ならざきむつろ『タレント~あるnoterの生き様。2』
作品はこちらから↓
https://note.mu/muturonarasaki/n/nafeb4451ae44
noteというサービスは、利用者ひとりひとりの小さな「才能」を開花させてくれる素晴らしいサービスだと思う。
利用者のどれ程が、本職は「ものづくり」以外の仕事に就いている人なのだろうか。自分の「好きなこと」だけに目を向けることができる空間で、他者からコメントをもらい、あわよくば有料記事を買ってもらえる。趣味の記録であると同時に他者との交流によって自分を育てることができる。noteのビュー数、フォロワー数、コメント数は自分の能力・才能のバロメーターなのだ。
ならざきむつろ『タレント~あるnoterの生き様。2』は、とあるnote利用者「私」の約四ヶ月間の活動記録である。作中では、「才能」という言葉をテーマに「私」の感情の揺れ動きが微細に描かれている。
「noteというサービスに登録してみた。なんだかいろんな『クリエイター』さんが集まってる、って聞いて、ここなら私の才能も認めてもらえるかな、って思ったから。」(8月16日)
「びっくりした。昨日の夜アップした『Last Summer』に、思った以上のスキやコメントがついたから。(中略)だって、嬉しかったんだもの。自分がカタチにした想いを、たくさんの人が解ってくれたんだから。ほんと、noteやってて良かった。」(8月30日)
当初は純粋に「ものづくり」を楽しんでいた「私」だが、次第にnoteの「才能のバロメーター」に振り回されていく。
「自分の何が悪いんだろう。タイムラインを流れていく他の人のnoteには、沢山のコメントがついてるじゃない。なのに、どうして私のnoteにはコメントが付かなくなったんだろう?」(9月23日)
「タイムラインを流れていく、他の人のnote。嬉しい事も悲しい事も、綺麗なものもカワイイものも、いっぱい流れていく。まるで、太陽の光を浴びてキラキラと輝いてる川のようなそのタイムラインから、私は何故か目が離せなくなっていた。

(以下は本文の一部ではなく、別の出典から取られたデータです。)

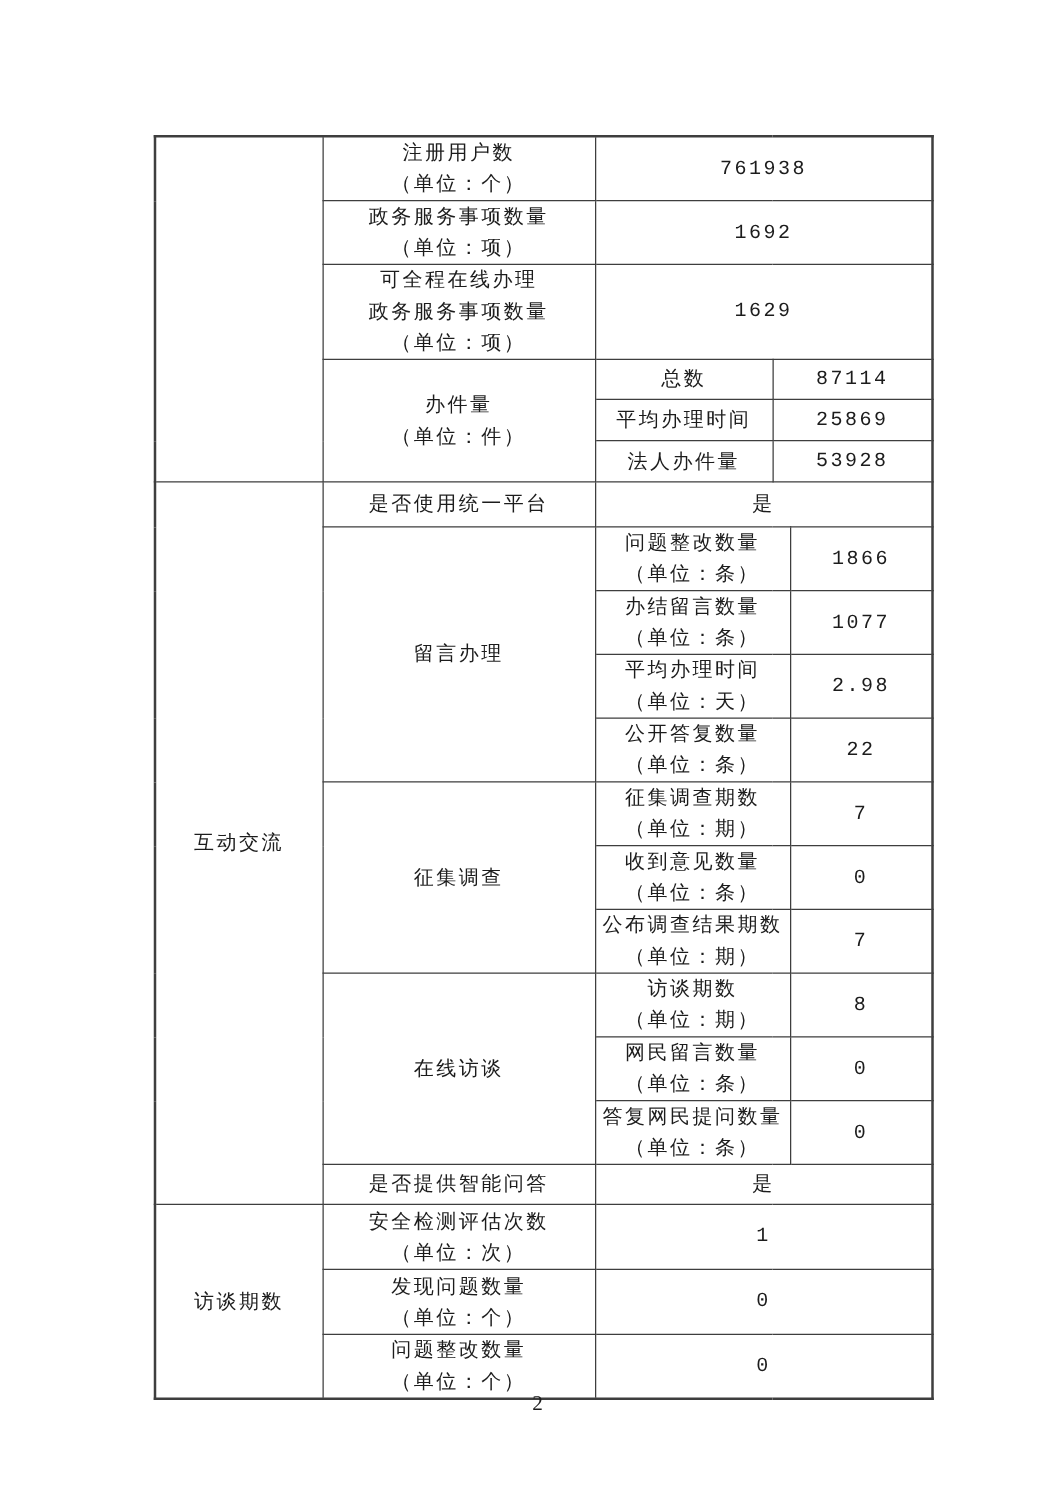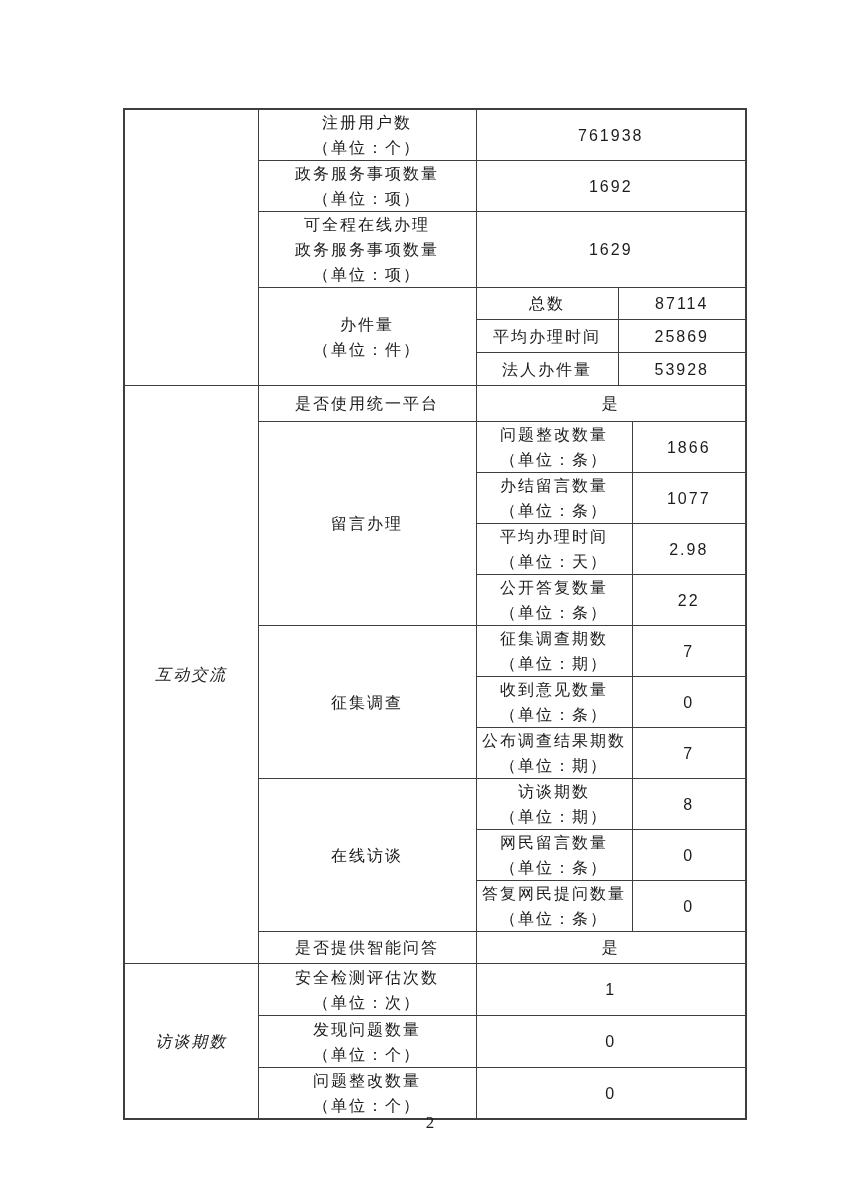--- a/index.html
+++ b/index.html
@@ -22,7 +22,7 @@
   }
   td.num, td.val {
     font-size: 17px; letter-spacing: 1px;
-    font-family: Liberation Sans, sans-serif;
+    font-family: Liberation Mono, monospace;
   }
   td.group-cell { letter-spacing: 2px; font-style: italic; }
   .lbl-line { display: block; }

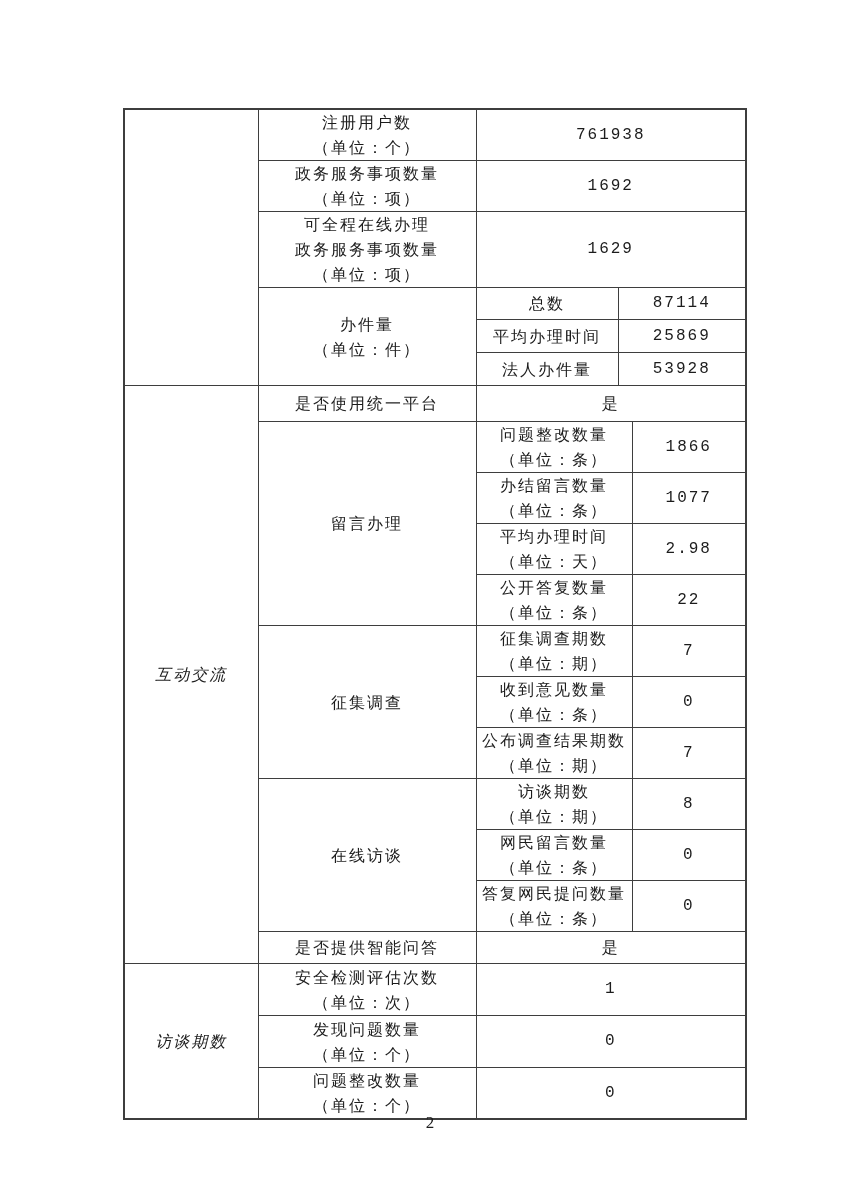--- a/index.html
+++ b/index.html
@@ -24,7 +24,7 @@
     font-size: 17px; letter-spacing: 1px;
     font-family: Liberation Mono, monospace;
   }
-  td.group-cell { letter-spacing: 2px; font-style: italic; }
+  td.group-cell { letter-spacing: 2px; }
   .lbl-line { display: block; }
   .page-num {
     position: absolute; left: 0; top: 1113px; width: 860px;

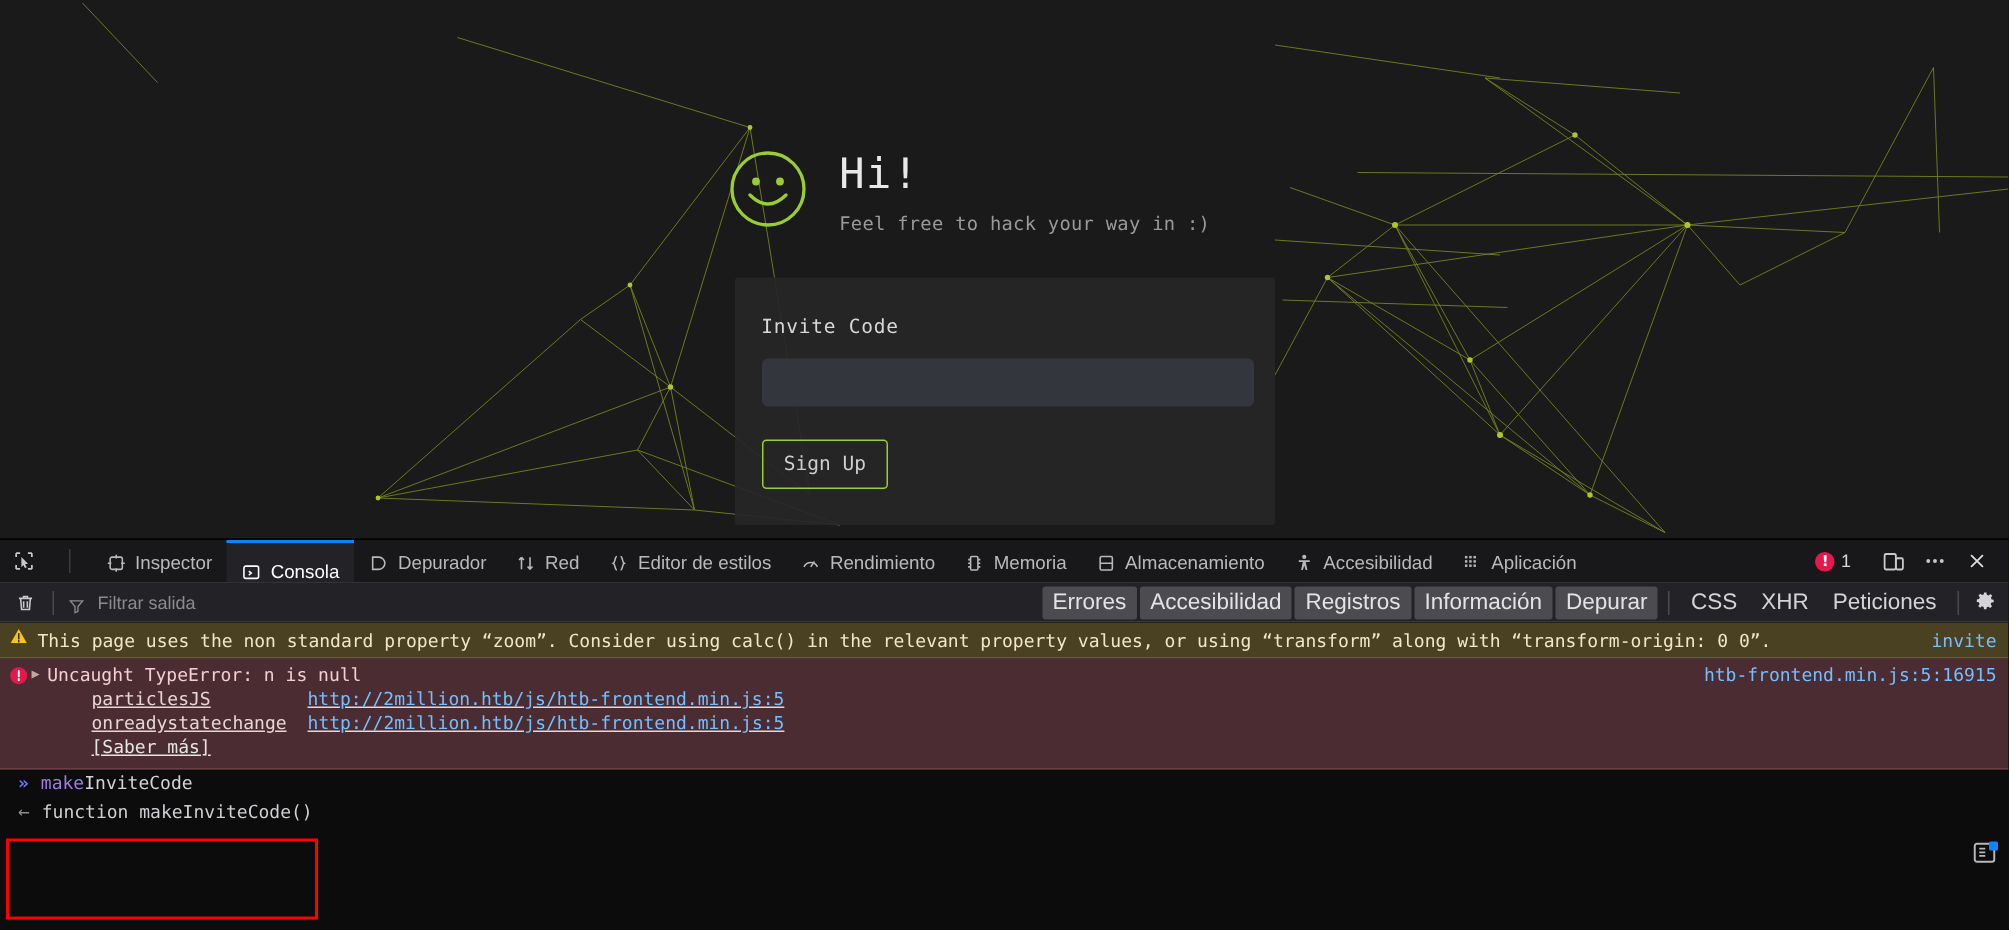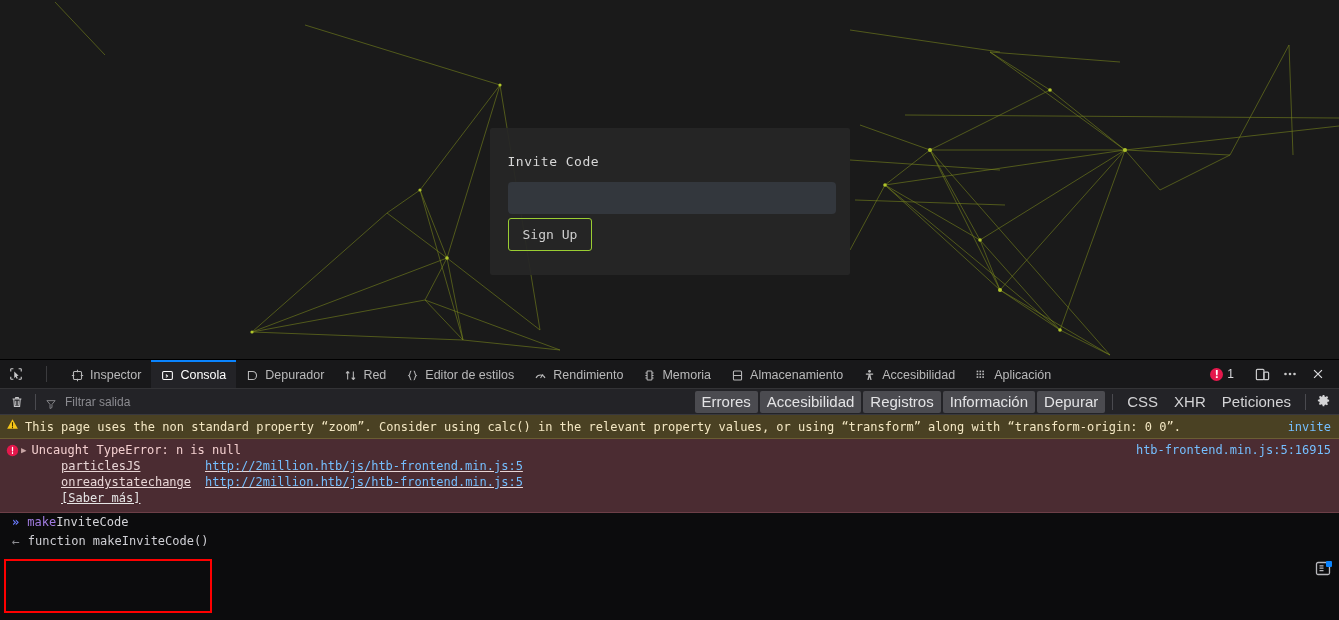--- a/index.html
+++ b/index.html
@@ -318,6 +318,20 @@
   </svg>
 
   <div id="page-content">
+    <div class="hi-row">
+      <span class="smiley">
+        <svg width="52" height="52" viewBox="0 0 52 52">
+          <circle cx="26" cy="26" r="24" fill="none" stroke="#9acd32" stroke-width="2.2"></circle>
+          <circle cx="18" cy="21" r="2.6" fill="#9acd32"></circle>
+          <circle cx="34" cy="21" r="2.6" fill="#9acd32"></circle>
+          <path d="M14 30 Q26 42 38 30" fill="none" stroke="#9acd32" stroke-width="2.2" stroke-linecap="round"></path>
+        </svg>
+      </span>
+      <span class="hi-text">
+        <span class="hi-title">Hi!</span>
+        <span class="hi-sub">Feel free to hack your way in :)</span>
+      </span>
+    </div>
 
     <div class="card">
       <div class="card-label">Invite Code</div>

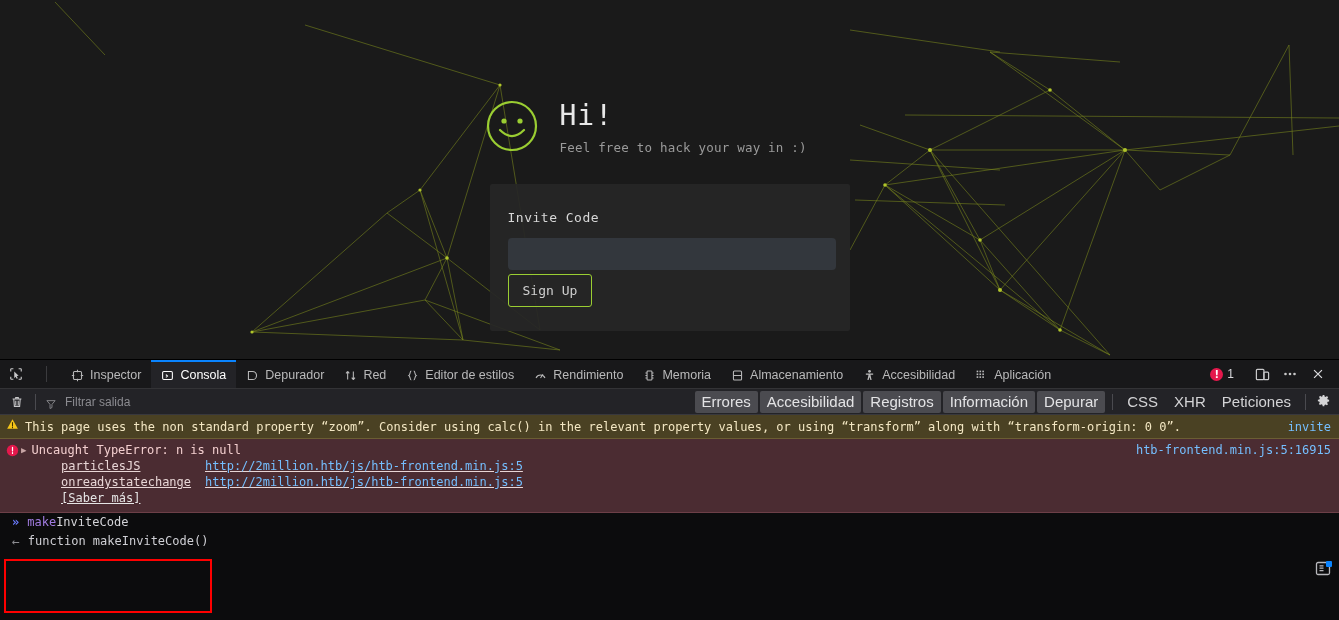--- a/index.html
+++ b/index.html
@@ -70,7 +70,7 @@
     padding: 0 10px;
   }
   .card-btn {
-    margin-top: 4px;
+    margin-top: 22px;
     background: transparent;
     border: 1px solid #9acd32;
     border-radius: 3px;

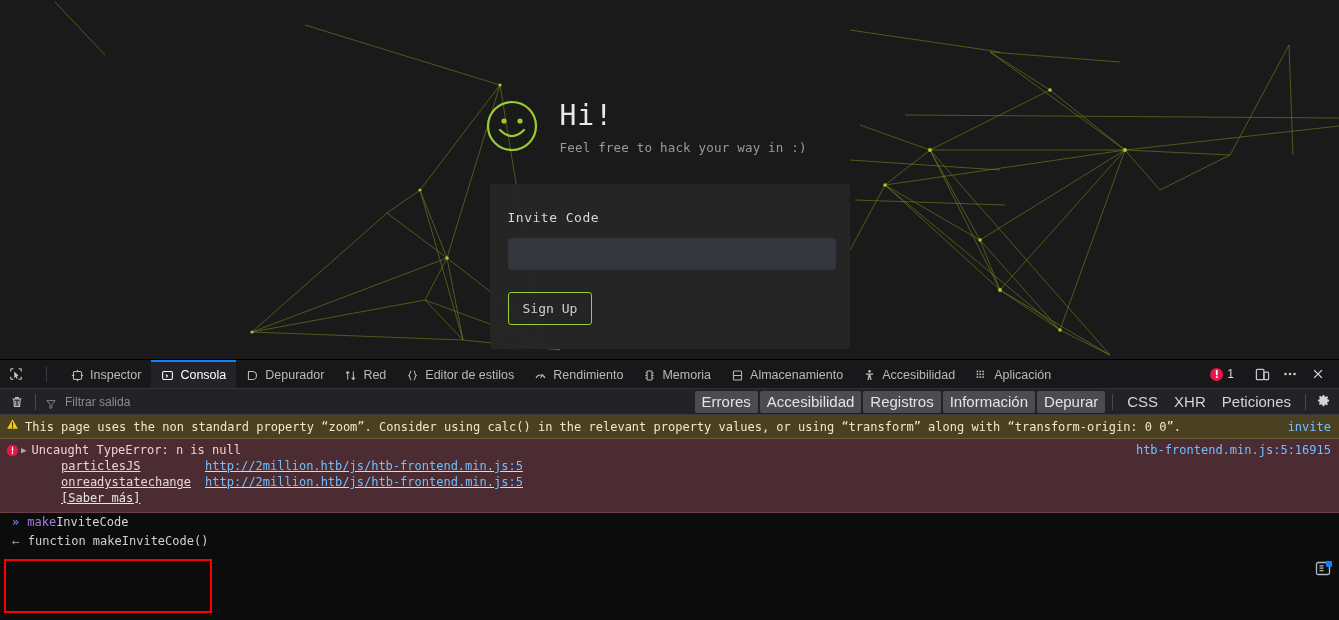--- a/index.html
+++ b/index.html
@@ -120,6 +120,7 @@
     color: #ffffff;
     border-top: 2px solid #0a84ff;
     background: #232327;
+    align-items: flex-end;
   }
   .dt-right {
     display: flex; align-items: center; gap: 2px;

――やっぱり、何かアップしようかな?でも――」(10月30日)
「私」はバロメーターを見ながら自分に足りないものがあると気付くが、何が足りないのかが分からず、作品を更新しなくなっていく。「キラキラと輝いてる川のような」作品に憧れ、悔しさと焦りが滲むが何をすれば良いのか分からず、もどかしい気持ちになる。
そして「私」は、ある日の「ネタもの」のnoteをきっかけに、あるものを売る決意をする――。
前半の記述は、まるでnoteを始めたころのわたしではないか、と錯覚するほど恐ろしく絶妙な感情が描かれており、「ものづくり」を本職とする人への憧れ、そういう人に近づきたい・そして自分を認めてもらいたい願望、作品を公開する「場」があるという嬉しさ、本職であるかのような気分にさせてくれるnoteの魅力が全て語られている。
後半からあるものを売る決意をし、「私」はあるものを全て売り切ってしまう。「私」の「売りもの」自体はたくさんあったのだが、「私」には「自分の売りものを最大限に引き出す才能」は無かったのだ。
この作品の後半は、どことなく「週刊ストーリーランド」(懐かしい…)を彷彿とさせる場面があるが(わたしだけ?)、「才能」という非常に現実的で残酷なテーマであり、noteで「ものづくり」に励む人の心にちくりと刺すものがある。
わたし自身、「ものづくり」に関わる仕事に就きたかったが現在は異なるベクトルの仕事をしており、心の中では諦めきれず、くすぶった思いをnoteに消化(昇華…というより)したいという動機もありnoteに参加している。「才能」という言葉はあまり好きではないが(悔しい思いばかりしているから、という後ろ向きな理由…笑)、「才能」というものが存在すること、そしてその「才能」に惹かれることは確かにある。
「才能」という圧倒的なものに対して自分にそれが無いと知った時、わたしはいまのところ「努力」と「意欲」で対抗するしかない、と思う。
ゆえに負けず嫌いなわたしは「才能」に惹かれ、「才能」に憧れながら、コツコツnoteを更新していきたいと改めて思った。